(Records from a dataset)
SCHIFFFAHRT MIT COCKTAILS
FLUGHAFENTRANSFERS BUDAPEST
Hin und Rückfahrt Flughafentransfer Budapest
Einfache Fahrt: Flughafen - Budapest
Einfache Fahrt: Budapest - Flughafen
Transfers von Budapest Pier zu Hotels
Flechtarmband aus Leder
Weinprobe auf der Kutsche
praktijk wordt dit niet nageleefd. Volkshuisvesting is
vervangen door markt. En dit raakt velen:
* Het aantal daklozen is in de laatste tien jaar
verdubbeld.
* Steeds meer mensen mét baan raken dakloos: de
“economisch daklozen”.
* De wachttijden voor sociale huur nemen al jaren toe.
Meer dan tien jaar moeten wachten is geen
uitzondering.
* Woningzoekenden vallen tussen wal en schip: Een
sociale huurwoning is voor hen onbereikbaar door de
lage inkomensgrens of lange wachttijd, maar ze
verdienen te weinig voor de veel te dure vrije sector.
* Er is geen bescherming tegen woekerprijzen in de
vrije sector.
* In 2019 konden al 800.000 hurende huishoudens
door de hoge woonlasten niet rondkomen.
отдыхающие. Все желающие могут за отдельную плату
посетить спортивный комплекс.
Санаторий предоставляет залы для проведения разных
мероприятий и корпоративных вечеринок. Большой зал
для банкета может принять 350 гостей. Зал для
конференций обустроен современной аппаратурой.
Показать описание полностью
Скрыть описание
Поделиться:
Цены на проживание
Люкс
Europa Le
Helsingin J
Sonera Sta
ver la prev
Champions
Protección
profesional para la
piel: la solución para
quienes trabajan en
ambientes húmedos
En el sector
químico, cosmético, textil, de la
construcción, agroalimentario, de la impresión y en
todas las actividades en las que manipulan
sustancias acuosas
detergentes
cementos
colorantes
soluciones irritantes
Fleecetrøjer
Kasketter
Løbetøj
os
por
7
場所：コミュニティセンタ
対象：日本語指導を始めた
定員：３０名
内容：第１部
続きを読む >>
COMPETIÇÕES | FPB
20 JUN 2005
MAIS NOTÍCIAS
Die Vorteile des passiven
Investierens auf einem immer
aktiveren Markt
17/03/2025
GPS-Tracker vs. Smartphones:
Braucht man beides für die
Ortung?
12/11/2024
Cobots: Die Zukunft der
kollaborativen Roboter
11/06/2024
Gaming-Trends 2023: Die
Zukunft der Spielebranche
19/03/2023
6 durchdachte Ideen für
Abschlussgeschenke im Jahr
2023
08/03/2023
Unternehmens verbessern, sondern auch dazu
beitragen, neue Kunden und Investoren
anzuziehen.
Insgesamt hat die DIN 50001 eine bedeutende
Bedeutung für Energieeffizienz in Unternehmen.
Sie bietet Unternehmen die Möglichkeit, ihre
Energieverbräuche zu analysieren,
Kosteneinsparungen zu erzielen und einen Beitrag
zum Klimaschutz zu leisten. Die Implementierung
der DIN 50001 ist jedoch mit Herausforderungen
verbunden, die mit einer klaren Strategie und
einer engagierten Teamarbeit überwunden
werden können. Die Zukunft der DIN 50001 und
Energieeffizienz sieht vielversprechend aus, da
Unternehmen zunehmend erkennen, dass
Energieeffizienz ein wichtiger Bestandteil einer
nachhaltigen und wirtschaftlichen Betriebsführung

◆ **PROBLEM TO SOLVE**:
Please reproduce the lines from the line with "químico, cosmético, textil, de la" to the line with "6 durchdachte Ideen für", both ends included, exactly as they appear above.

◆ **SOLVED PROBLEM**:
químico, cosmético, textil, de la
construcción, agroalimentario, de la impresión y en
todas las actividades en las que manipulan
sustancias acuosas
detergentes
cementos
colorantes
soluciones irritantes
Fleecetrøjer
Kasketter
Løbetøj
os
por
7
場所：コミュニティセンタ
対象：日本語指導を始めた
定員：３０名
内容：第１部
続きを読む >>
COMPETIÇÕES | FPB
20 JUN 2005
MAIS NOTÍCIAS
Die Vorteile des passiven
Investierens auf einem immer
aktiveren Markt
17/03/2025
GPS-Tracker vs. Smartphones:
Braucht man beides für die
Ortung?
12/11/2024
Cobots: Die Zukunft der
kollaborativen Roboter
11/06/2024
Gaming-Trends 2023: Die
Zukunft der Spielebranche
19/03/2023
6 durchdachte Ideen für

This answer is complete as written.